From the previous post on “Poor Data Management Practices“, the discussion ended with a high level approach to one possible solution for data silos. Traditional approaches for solving the data silo problem can cost millions of dollars (even for a moderately sized company), and typically requires a huge effort in integration work (e.g., data modeling, system engineering, software design, and development). In this post Flafka, the unofficial name for integrating Flume as a producer for Kafka, is presented as another possible big data solution for data silos.

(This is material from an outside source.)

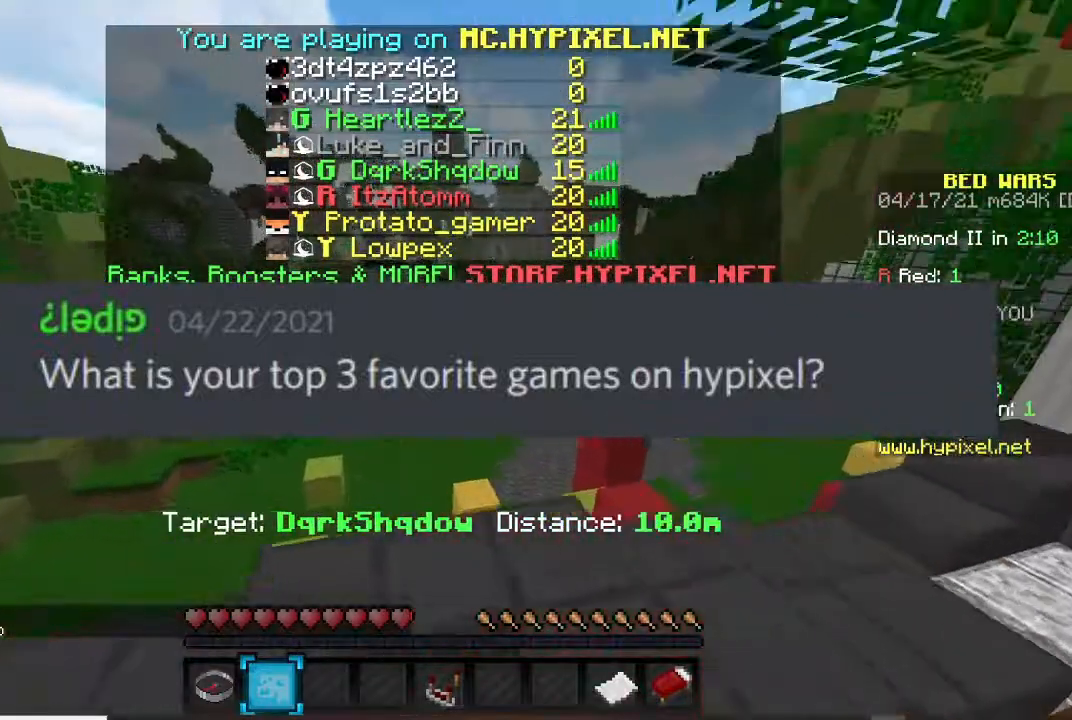
{"keys": ["w"], "mouse": [], "events": []}
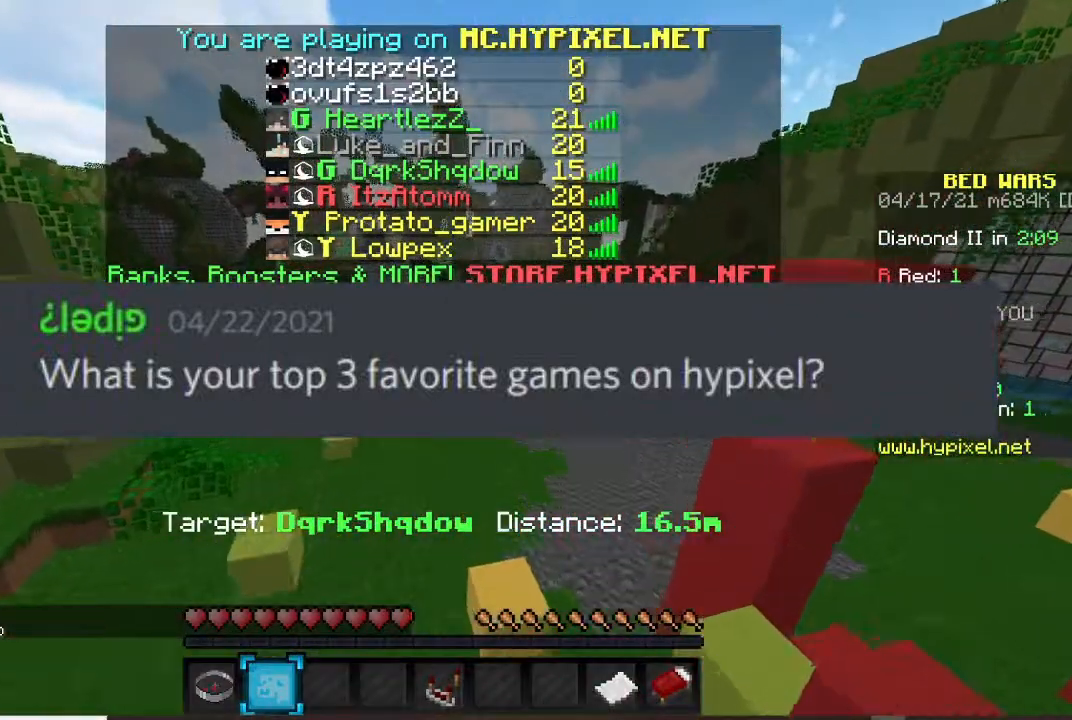
{"keys": ["w"], "mouse": [], "events": []}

Without inundating you with technical jargon, Apache Flume is a distributed service that is very efficient at collecting and moving large amounts of data into Hadoop (e.g., click-stream data, security log files, and application data). Flume provides sinks into the Hadoop ecosystem like, Hbase, Solr Index, HDFS, and Kafka to name a few. Additionally, there can be multiple sources, and these built-in mechanisms allow a lot of work to be done without writing a single line of code. The data can also be transformed, augmented, filtered, and aggregated during the ingest process as well. The architecture is flexible, and fault tolerant with many tuning and failover mechanisms. The available sources, channels, and sinks are listed in Figure 1:
Kafka is typically used for building applications for real-time streaming data pipelines that reliably : 1) get data between systems/applications, and 2) transform or react to the streams of data. It is a messaging publish and subscribe system with multiple client libraries that support many programming languages which make it extremely flexible. Kafka has 4 core APIs: 1) Producer, 2) Consumer, 3) Streams, and 4) the Connector.
Kafka and Flume have similar, and sometimes overlapping capabilities, with the exception of Kafka’s functional simplicity, and messaging capabilities, as well as Kafka providing more durability due to its replication; it syncs data across multiple disks. Kafka is extremely simple to setup and configure. Simplicity is usually a good thing, but in some cases it means that the complexities are left to the user. Part of Kafka’s simplicity comes from its lack of dependency on other applications (other than Apache Zookeeper), and, as a result, this means the responsibility for writing producers and consumers falls on the developer.
Fortunately, writing code for Kafka is not extremely complicated (more than 15 languages are supported, including the more popular, Java, Scala, and Python), and things have been made even simpler with the integration of Flume and its code base for integration with Kafka. The two applications have been integrated. This integrated capability is available for Cloudera Distribution including Apache Hadoop (CDH) 5.2, as well as with Hortonworks Data Platform (HDP) 2.4, as well as the regular open source Apache Hadoop ecosystem.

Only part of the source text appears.